| Directive |
Identify every line in the data below that contains the word "Solution", and copy each of those lines.

(Stored data entries)
*** Block opens ***
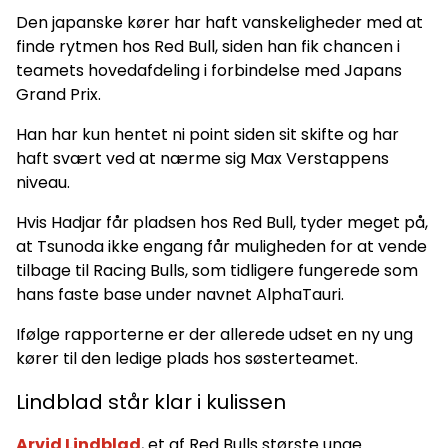
Den japanske kører har haft vanskeligheder med at
finde rytmen hos Red Bull, siden han fik chancen i
teamets hovedafdeling i forbindelse med Japans
Grand Prix.
Han har kun hentet ni point siden sit skifte og har
haft svært ved at nærme sig Max Verstappens
niveau.
Hvis Hadjar får pladsen hos Red Bull, tyder meget på,
at Tsunoda ikke engang får muligheden for at vende
tilbage til Racing Bulls, som tidligere fungerede som
hans faste base under navnet AlphaTauri.
Ifølge rapporterne er der allerede udset en ny ung
kører til den ledige plads hos søsterteamet.
Lindblad står klar i kulissen
Arvid Lindblad
, et af Red Bulls største unge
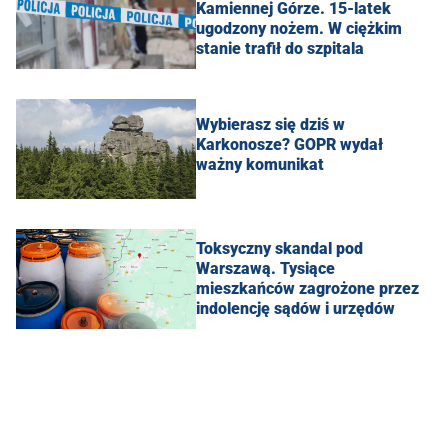
Kamiennej Górze. 15-latek
ugodzony nożem. W ciężkim
stanie trafił do szpitala
Wybierasz się dziś w
Karkonosze? GOPR wydał
ważny komunikat
Toksyczny skandal pod
Warszawą. Tysiące
mieszkańców zagrożone przez
indolencję sądów i urzędów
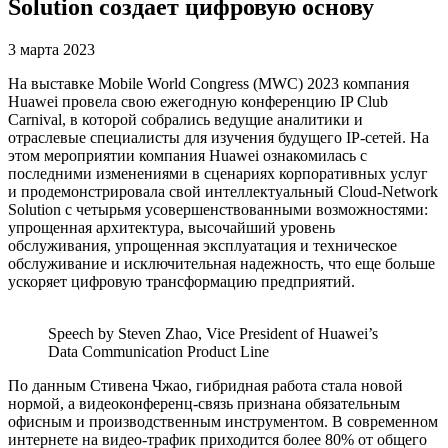
Solution создает цифровую основу
3 марта 2023
На выставке Mobile World Congress (MWC) 2023 компания
Huawei провела свою ежегодную конференцию IP Club
Carnival, в которой собрались ведущие аналитики и
отраслевые специалисты для изучения будущего IP-сетей. На
этом мероприятии компания Huawei ознакомилась с
последними изменениями в сценариях корпоративных услуг
и продемонстрировала свой интеллектуальный Cloud-Network
Solution с четырьмя усовершенствованными возможностями:
упрощенная архитектура, высочайший уровень
обслуживания, упрощенная эксплуатация и техническое
обслуживание и исключительная надежность, что еще больше
ускоряет цифровую трансформацию предприятий.
Speech by Steven Zhao, Vice President of Huawei’s
Data Communication Product Line
По данным Стивена Чжао, гибридная работа стала новой
нормой, а видеоконференц-связь признана обязательным
офисным и производственным инструментом. В современном
интернете на видео-трафик приходится более 80% от общего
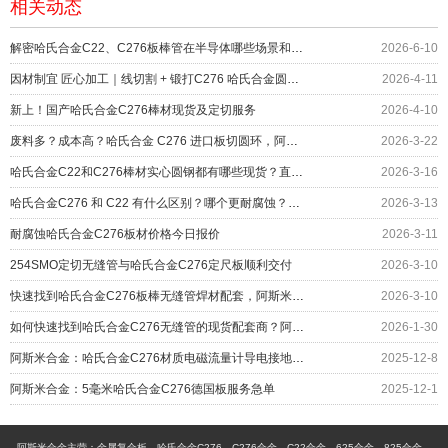
相关动态
解密哈氏合金C22、C276板棒管在半导体哪些场景和部位上应用？
2026-6-10
因材制宜 匠心加工｜线切割 + 锻打C276 哈氏合金圆环服务化工设备
2026-4-11
新上！国产哈氏合金C276棒材现货及定切服务
2026-4-10
废料多？成本高？哈氏合金 C276 进口板切圆环，阿斯米帮您……
2026-3-22
哈氏合金C22和C276棒材实心圆钢都有哪些现货？直径对照表
2026-3-16
哈氏合金C276 和 C22 有什么区别？哪个更耐腐蚀？应用如何
2026-3-13
耐腐蚀哈氏合金C276板材价格今日报价
2026-3-11
254SMO定切无缝管与哈氏合金C276定尺板顺利交付
2026-3-10
快速找到哈氏合金C276板棒无缝管焊材配套，阿斯米给您更多
2026-3-10
如何快速找到哈氏合金C276无缝管的现货配套商？阿斯米给您答案
2026-1-30
阿斯米合金：哈氏合金C276材质电磁流量计导电接地环交付
2025-12-8
阿斯米合金：5毫米哈氏合金C276德国板服务急单
2025-12-1
阿斯米合金主营：金属复合板、哈氏合金C276、C276合金、C22合金、625合金、825合金、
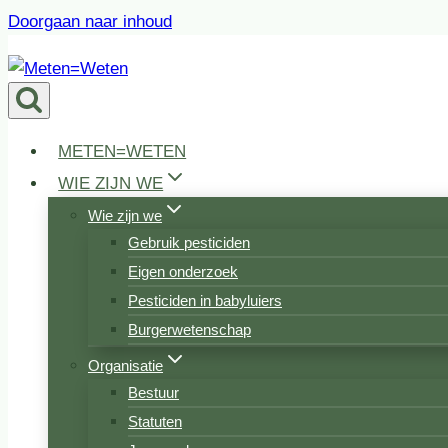
Doorgaan naar inhoud
METEN=WETEN
WIE ZIJN WE
Wie zijn we
Gebruik pesticiden
Eigen onderzoek
Pesticiden in babyluiers
Burgerwetenschap
Organisatie
Bestuur
Statuten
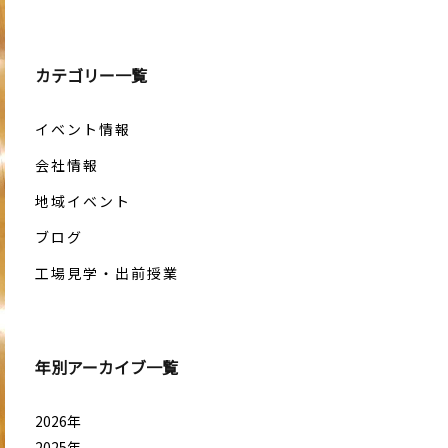
カテゴリー一覧
イベント情報
会社情報
地域イベント
ブログ
工場見学・出前授業
年別アーカイブ一覧
2026年
2025年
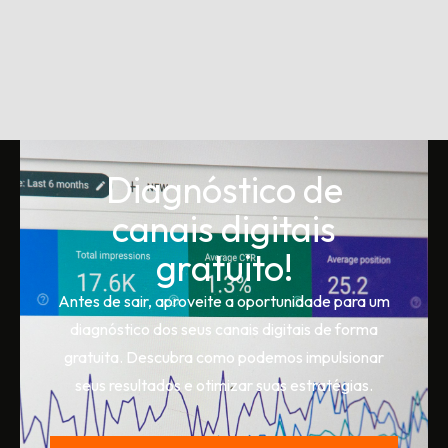
Diagnóstico de
canais digitais
gratuito!
Antes de sair, aproveite a oportunidade para um
diagnóstico dos seus canais digitais de forma
gratuita. Descubra como podemos impulsionar
seus resultados e otimizar suas estratégias.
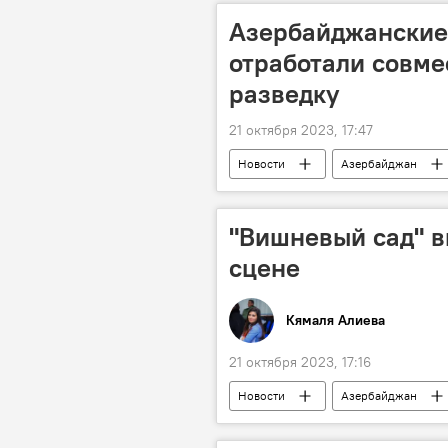
Азербайджанские
отработали совм
разведку
21 октября 2023, 17:47
Новости
Азербайджан
Тренировка
ВВС Азербайдж
"Вишневый сад" в
сцене
Кямаля Алиева
21 октября 2023, 17:16
Новости
Азербайджан
Антон Павлович Чехов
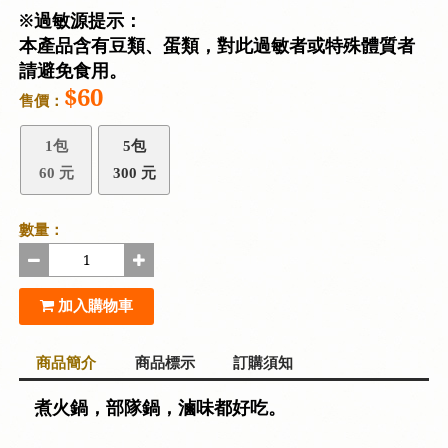
※過敏源提示：
本產品含有豆類、蛋類，對此過敏者或特殊體質者
請避免食用。
$60
售價：
1包
5包
60 元
300 元
數量：
加入購物車
商品簡介
商品標示
訂購須知
煮火鍋，部隊鍋，滷味都好吃。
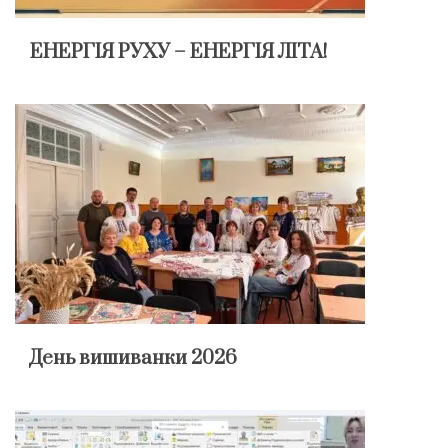
ЕНЕРГІЯ РУХУ – ЕНЕРГІЯ ЛІТА!
День вишиванки 2026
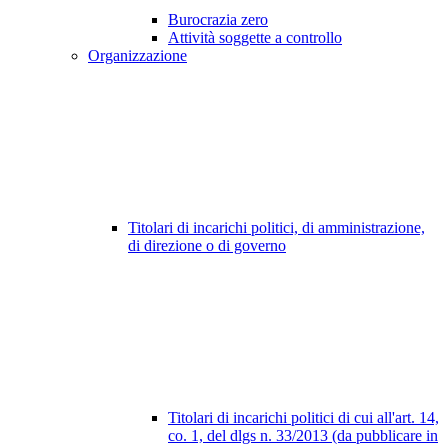
Burocrazia zero
Attività soggette a controllo
Organizzazione
Titolari di incarichi politici, di amministrazione,
di direzione o di governo
Titolari di incarichi politici di cui all'art. 14,
co. 1, del dlgs n. 33/2013 (da pubblicare in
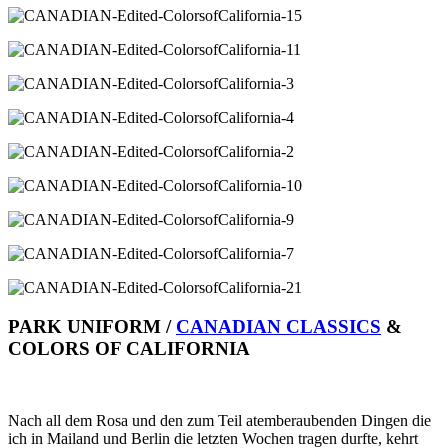
PARK UNIFORM /
CANADIAN CLASSICS
&
COLORS OF CALIFORNIA
Nach all dem Rosa und den zum Teil atemberaubenden Dingen die
ich in Mailand und Berlin die letzten Wochen tragen durfte, kehrt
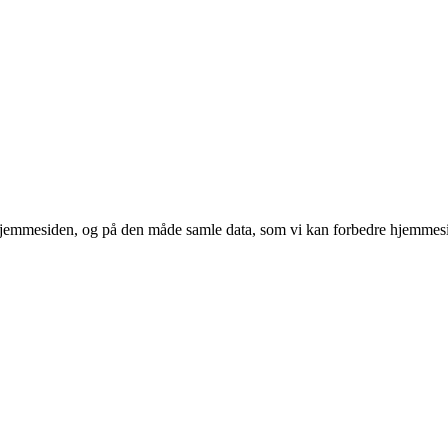
 hjemmesiden, og på den måde samle data, som vi kan forbedre hjemmesi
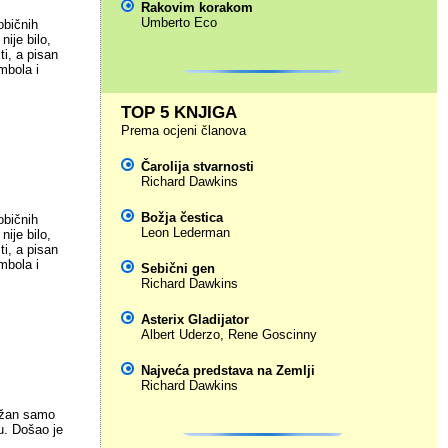
Rakovim korakom
Umberto Eco
običnih
nije bilo,
ti, a pisan
mbola i
TOP 5 KNJIGA
Prema ocjeni članova
Čarolija stvarnosti
Richard Dawkins
Božja čestica
običnih
Leon Lederman
nije bilo,
ti, a pisan
mbola i
Sebični gen
Richard Dawkins
Asterix Gladijator
Albert Uderzo
,
Rene Goscinny
Najveća predstava na Zemlji
Richard Dawkins
ružan samo
u. Došao je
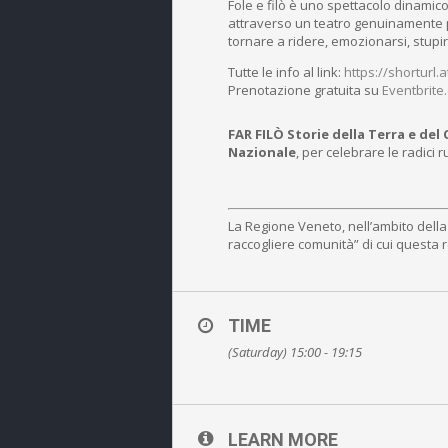
Fole e filò è uno spettacolo dinamico
attraverso un teatro genuinamente po
tornare a ridere, emozionarsi, stupi
Tutte le info al link:
https://shorturl
Prenotazione gratuita su
Eventbrite
FAR FILÒ Storie della Terra e del 
Nazionale
, per celebrare le radici 
La Regione Veneto, nell’ambito della 
raccogliere comunità” di cui questa r
TIME
(Saturday) 15:00 - 19:15
LEARN MORE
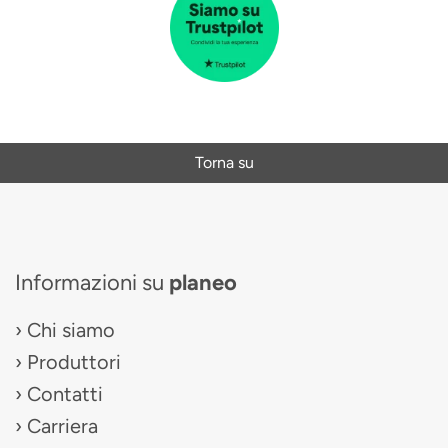
Torna su
Informazioni su
planeo
Chi siamo
Produttori
Contatti
Carriera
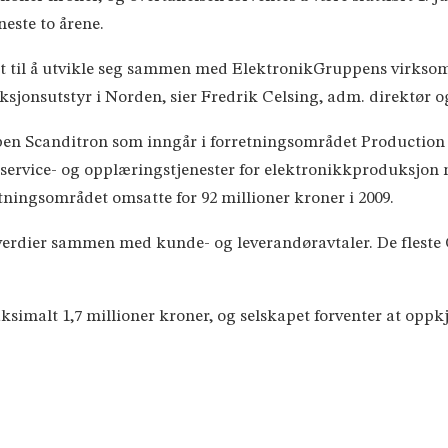
neste to årene.
et til å utvikle seg sammen med ElektronikGruppens virks
uksjonsutstyr i Norden, sier Fredrik Celsing, adm. direktør 
pen Scanditron som inngår i forretningsområdet Production 
service- og opplæringstjenester for elektronikkproduksjon 
ningsområdet omsatte for 92 millioner kroner i 2009.
verdier sammen med kunde- og leverandøravtaler. De fleste C
imalt 1,7 millioner kroner, og selskapet forventer at oppkjøp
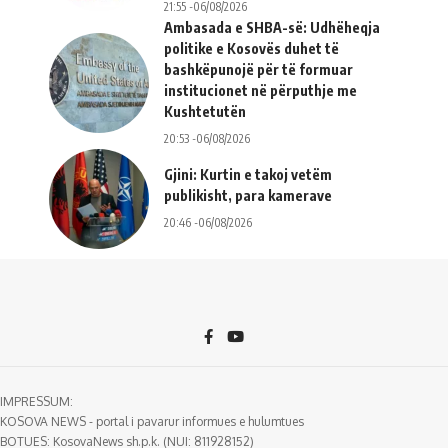
21:55 -06/08/2026
Ambasada e SHBA-së: Udhëheqja
politike e Kosovës duhet të
bashkëpunojë për të formuar
institucionet në përputhje me
Kushtetutën
20:53 -06/08/2026
Gjini: Kurtin e takoj vetëm
publikisht, para kamerave
20:46 -06/08/2026
IMPRESSUM:
KOSOVA NEWS - portal i pavarur informues e hulumtues
BOTUES: KosovaNews sh.p.k. (NUI: 811928152)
*** Block closes ***
| Output below |
Solution создает цифровую основу
Solution с четырьмя усовершенствованными возможностями:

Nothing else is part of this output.